Global Volcanism Program, 2020. Report on Reykjanes (Iceland). In: Sennert, S K (ed.), Weekly Volcanic Activity Report, 12 February-18 February 2020. Smithsonian Institution and US Geological Survey.

Volcano Profile |  Weekly Report (12 February-18 February 2020)


Reykjanes

Iceland

63.85°N, 22.566°W; summit elev. 140 m

All times are local (unless otherwise noted)


On 15 February IMO reported that seismicity at Reykjanes, in an area N of the town of GrindavĂ­k, remained above background levels even though activity had been decreasing since the end of January. Two earthquakes larger than M 3 were detected; one of them, an M 3.1, was recorded at 0826 on 14 February. The rate of deformation had slightly increased. The Aviation Code remained at Yellow.

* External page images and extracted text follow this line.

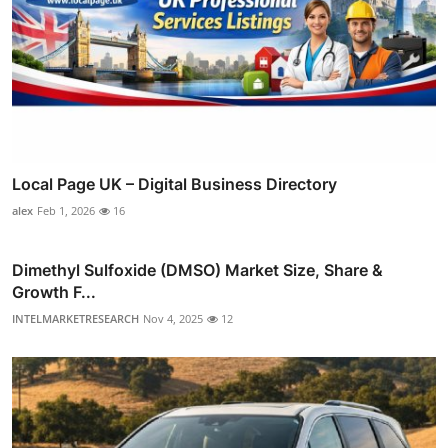
Local Page UK – Digital Business Directory
alex
Feb 1, 2026
16
Dimethyl Sulfoxide (DMSO) Market Size, Share &
Growth F...
INTELMARKETRESEARCH
Nov 4, 2025
12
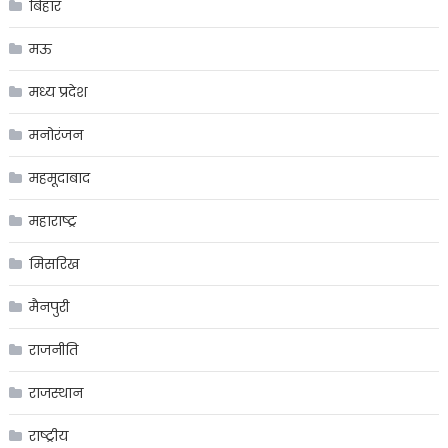
बिहार
मऊ
मध्य प्रदेश
मनोरंजन
महमूदाबाद
महाराष्ट्र
मिसरिख
मैनपुरी
राजनीति
राजस्थान
राष्ट्रीय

Geologic Background. The Reykjanes volcanic system at the SW tip of the Reykjanes Peninsula, where the Mid-Atlantic Ridge rises above sea level, comprises a broad area of postglacial basaltic crater rows and small shield volcanoes. The submarine Reykjaneshryggur volcanic system is contiguous with and is considered part of the Reykjanes volcanic system, which is the westernmost of a series of four closely-spaced en-echelon fissure systems that extend diagonally across the Reykjanes Peninsula. Most of the subaerial part of the system (also known as the Reykjanes/Svartsengi volcanic system) is covered by Holocene lavas. Subaerial eruptions have occurred in historical time during the 13th century at several locations on the NE-SW-trending fissure system, and numerous submarine eruptions dating back to the 12th century have been observed during historical time, some of which have formed ephemeral islands. Basaltic rocks of probable Holocene age have been recovered during dredging operations, and tephra deposits from earlier Holocene eruptions are preserved on the nearby Reykjanes Peninsula.